The creation narratives tell us that
“God said …” and today we read that “the Lord said … “ and he speaks directly and personally to men and women. To Adam and Eve he asks “what have you done?” This Sunday we are told: “I will go down to see whether they have done … I will know.” Indeed, he went down, saw and knew. This is a splendid fore-image of, and can be seen as such, the Father’s motivation in sending his Son – even “for the sake of ten.” As “Abraham still stood before the Lord” so Jesus stood and still stands before his and OUR Father. Like Abraham he pleads “will you not spare it for the fifty” or for the decreasing numbers of the repeated petitions. “O let not the Lord be angry.”
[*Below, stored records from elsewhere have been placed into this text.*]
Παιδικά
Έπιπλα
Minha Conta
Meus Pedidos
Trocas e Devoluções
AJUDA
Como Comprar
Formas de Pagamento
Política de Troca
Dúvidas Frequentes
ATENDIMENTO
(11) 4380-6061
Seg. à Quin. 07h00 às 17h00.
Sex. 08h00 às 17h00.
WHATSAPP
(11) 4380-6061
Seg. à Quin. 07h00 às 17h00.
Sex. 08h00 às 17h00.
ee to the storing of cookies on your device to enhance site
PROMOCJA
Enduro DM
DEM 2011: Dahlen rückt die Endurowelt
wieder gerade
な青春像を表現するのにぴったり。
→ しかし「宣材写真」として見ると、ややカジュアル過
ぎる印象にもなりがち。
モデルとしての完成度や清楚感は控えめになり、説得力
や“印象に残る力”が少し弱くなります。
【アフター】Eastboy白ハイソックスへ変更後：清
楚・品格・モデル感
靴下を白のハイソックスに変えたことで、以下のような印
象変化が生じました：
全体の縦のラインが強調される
Here we find the faith and confidence to pray the prayer Jesus taught us
. It is the faith expressed by the Church Itself in the liturgy of the Eucharist when we are invited by the celebrant to “let us make bold (dare) to say – Our Father.” It is the same faith expressed by the Psalmist in TODAY’S PSALM [138 or 137] when it prays “on the day I called, you answered me, Lord, you increased the strength of my soul … you give me life … you stretch out your hand.” It is also the reason why we start the Lord’s Prayer with praise – “hallowed be thy name” – and ask that his “kingdom come” – the kingdom which was saved on our behalf by Christ. Together with Abraham we pray “O let not the Lord be angry, and I will speak again.”So we dare to say and are bold indeed …. “to speak again.” Again and again and again – over and over. Then, as the Psalm prays “your right hand will save me; the Lord will accomplish this for me.” This is the reason that today Saint Paul is able to assure us that we “were also raised with him through faith in the working of God.”
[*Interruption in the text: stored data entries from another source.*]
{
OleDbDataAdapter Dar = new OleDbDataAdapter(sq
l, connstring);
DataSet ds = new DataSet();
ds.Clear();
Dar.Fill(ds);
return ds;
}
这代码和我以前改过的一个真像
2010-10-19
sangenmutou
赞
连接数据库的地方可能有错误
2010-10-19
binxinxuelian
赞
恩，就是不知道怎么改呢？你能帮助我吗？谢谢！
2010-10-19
All of this is confirmed in
TODAY’S GOSPEL [LUKE 11: 1 – 13]. There we read of the Father’s response to our petitions for forgiveness, strength and courage to continue with our battle against our sinfulness. “What father among you if his son asks for a fish, will instead give him a serpent” …. or a scorpion for an egg. “How much more will the heavenly Father give …” He ‘gave’ in the face of Abraham’s persistent prayer and in today’s Gospel Jesus tells us that “he will rise and give him whatever he needs.”
The emphasis at the start of this week’s reflection on our need to be much more aware of our sinfulness and the cost of our ransom from its permanent effects was not intended (and should not be seen) as an effort to develop any tendency to an unhealthy and guilty preoccupation with guilt. Rather, it should engender an awareness of our basic need to
“ask, and it will be given; seek and you will find, knock, and it will be opened to you.”
This is why we dare and are bold enough to say “OUR FATHER.”